Thursday, October 30, 2014, 21:57 GMT+7

Hanoi’s cultural authorities are seeking approval for a draft behavioral etiquette code intended for public facilities and communities in a bid to improve the attitudes adopted by those living and working in the capital, including tourists and expats.

To Van Dong, director of the Hanoi Department of Culture, Sports, and Tourism, told Tuoi Tre (Youth) newspaper in a Wednesday interview that his department had handed the draft of the Hanoi Behavioral Etiquette Code to the People’s Committee for consideration.

The code encompasses general and specific etiquette meant for six groups, namely state agencies, schools, hospitals, companies, residential areas, and public places across the capital city.

It earned an “Ideas – For the Love of Hanoi” prize, part of the local Bui Xuan Phai Awards, last year.

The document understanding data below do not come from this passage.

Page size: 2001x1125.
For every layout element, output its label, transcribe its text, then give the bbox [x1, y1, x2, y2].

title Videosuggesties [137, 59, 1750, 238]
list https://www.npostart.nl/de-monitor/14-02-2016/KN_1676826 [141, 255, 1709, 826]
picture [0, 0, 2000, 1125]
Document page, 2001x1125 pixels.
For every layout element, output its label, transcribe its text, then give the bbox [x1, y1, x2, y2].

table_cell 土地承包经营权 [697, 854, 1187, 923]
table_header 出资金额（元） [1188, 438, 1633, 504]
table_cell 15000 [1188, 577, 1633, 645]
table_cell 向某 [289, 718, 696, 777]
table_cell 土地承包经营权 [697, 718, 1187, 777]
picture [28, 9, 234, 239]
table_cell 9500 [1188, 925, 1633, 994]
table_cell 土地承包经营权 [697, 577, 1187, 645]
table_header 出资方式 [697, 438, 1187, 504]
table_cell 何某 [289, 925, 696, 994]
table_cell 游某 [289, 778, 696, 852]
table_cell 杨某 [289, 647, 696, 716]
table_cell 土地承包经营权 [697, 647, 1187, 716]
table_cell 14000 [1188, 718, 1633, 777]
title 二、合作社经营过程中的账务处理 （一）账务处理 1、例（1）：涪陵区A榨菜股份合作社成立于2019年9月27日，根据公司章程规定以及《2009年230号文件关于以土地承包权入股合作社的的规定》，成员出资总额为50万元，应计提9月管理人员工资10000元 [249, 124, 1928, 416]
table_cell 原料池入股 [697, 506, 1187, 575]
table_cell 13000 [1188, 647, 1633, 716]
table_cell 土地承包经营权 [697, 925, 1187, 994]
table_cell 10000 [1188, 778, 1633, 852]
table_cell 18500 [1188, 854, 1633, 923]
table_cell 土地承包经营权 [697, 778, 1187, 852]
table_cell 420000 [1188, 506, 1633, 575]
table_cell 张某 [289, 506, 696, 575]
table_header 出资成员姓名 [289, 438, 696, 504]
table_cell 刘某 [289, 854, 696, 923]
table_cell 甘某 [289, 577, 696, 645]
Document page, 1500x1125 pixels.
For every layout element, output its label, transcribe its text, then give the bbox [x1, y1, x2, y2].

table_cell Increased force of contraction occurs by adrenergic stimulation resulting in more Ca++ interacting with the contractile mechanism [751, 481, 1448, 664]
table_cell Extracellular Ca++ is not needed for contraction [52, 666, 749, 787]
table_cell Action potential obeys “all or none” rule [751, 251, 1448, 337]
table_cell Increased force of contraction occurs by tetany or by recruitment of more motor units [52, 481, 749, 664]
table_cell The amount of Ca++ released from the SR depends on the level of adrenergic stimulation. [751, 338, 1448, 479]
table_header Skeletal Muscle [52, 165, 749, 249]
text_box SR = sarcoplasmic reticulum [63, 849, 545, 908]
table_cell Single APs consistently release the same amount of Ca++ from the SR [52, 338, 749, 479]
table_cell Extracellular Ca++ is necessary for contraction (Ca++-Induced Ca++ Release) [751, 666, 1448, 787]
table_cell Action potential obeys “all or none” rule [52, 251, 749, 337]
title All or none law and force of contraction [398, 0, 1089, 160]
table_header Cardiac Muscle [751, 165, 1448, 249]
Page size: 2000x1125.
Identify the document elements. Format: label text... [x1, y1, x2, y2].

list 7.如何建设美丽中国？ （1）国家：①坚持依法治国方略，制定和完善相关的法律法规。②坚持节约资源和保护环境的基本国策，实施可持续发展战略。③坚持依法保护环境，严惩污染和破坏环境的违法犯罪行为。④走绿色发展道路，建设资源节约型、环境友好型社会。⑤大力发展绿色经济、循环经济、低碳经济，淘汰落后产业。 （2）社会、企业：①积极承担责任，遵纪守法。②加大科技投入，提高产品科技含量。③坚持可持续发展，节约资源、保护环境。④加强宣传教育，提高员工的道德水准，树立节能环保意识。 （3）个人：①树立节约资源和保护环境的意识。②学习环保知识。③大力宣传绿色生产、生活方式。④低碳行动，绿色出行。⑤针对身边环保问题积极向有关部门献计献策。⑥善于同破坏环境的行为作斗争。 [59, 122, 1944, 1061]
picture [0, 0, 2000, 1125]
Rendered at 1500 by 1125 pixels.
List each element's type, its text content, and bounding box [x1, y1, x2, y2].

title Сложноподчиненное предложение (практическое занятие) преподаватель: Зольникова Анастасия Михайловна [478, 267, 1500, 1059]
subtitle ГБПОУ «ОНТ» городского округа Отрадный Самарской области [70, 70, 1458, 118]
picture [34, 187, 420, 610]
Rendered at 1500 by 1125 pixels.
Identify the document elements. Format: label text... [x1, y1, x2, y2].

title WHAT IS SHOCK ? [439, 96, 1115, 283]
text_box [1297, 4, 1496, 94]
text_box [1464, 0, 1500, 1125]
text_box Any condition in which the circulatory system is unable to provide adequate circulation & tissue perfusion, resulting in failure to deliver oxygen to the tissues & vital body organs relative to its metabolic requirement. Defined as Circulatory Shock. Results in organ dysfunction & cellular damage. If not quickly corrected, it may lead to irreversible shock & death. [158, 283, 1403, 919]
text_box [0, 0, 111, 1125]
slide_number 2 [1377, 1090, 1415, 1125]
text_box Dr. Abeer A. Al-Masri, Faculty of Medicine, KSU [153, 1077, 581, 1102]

The draft code pointed out that Hanoi – with its 1,000-year-old history and rich, elegant culture – is representative of the entire country’s traditions, lifestyles, and cultural values.

However, people living and working in the capital have yet to live up to expectations regarding lifestyle, behavior, and attitude.

The behavioral cultures adopted by individuals at state institutions and public areas are in fact on a downward spiral, the draft code notes.

In recent times people, particularly the young, have expressed worrying attitudes, including indifference to others’ suffering, dressing scantily in public or solemn places, rampant littering and urination in public areas, and rude behavior, even to the elderly.

According to the city’s culture department, among the 6,000 questionnaires handed out to locals as part of the project to prepare the code, hospitals top the list of locations with the most inappropriate behavior.

Over 90 percent of the respondents said that doctors, nurses, patients and their relatives have adopted inappropriate manners.

Ninety-five of the respondents said that civil servants also do not behave properly.

Questionnaires handed out at local schools also indicated that 50-70 percent of the schools’ leaders, teachers, staff, and students still display improper etiquette.        According to Nguyen Khac Loi, deputy director of the culture department, the etiquette code is based on over 50,000 pages of material collected from 130 books, 10 doctoral dissertations, over 100 newspaper and magazine articles, and 30 sets of legal materials and institutional regulations in both Vietnamese and English.

The project also used input from major seminars. The code stipulates etiquette for each group of subjects, including devotion, frugality, willingness to listen, responsibility, consideration and fairness for civil servants and staff at institutions and agencies.

It also includes polite, cultured manners in public places and due respect to the natural environment for average people.

Loi added that the council and relevant agencies are continuing to discuss the draft.

If approved, the project will be launched immediately for each group of subjects in certain localities on a pilot basis first.

The initial results will be reviewed by June 2015.

Nguyen Hoang Tien, a lawyer who lives in Hanoi, considered the draft code a highly humanitarian document, and expressed his hope that the code will be applied soon.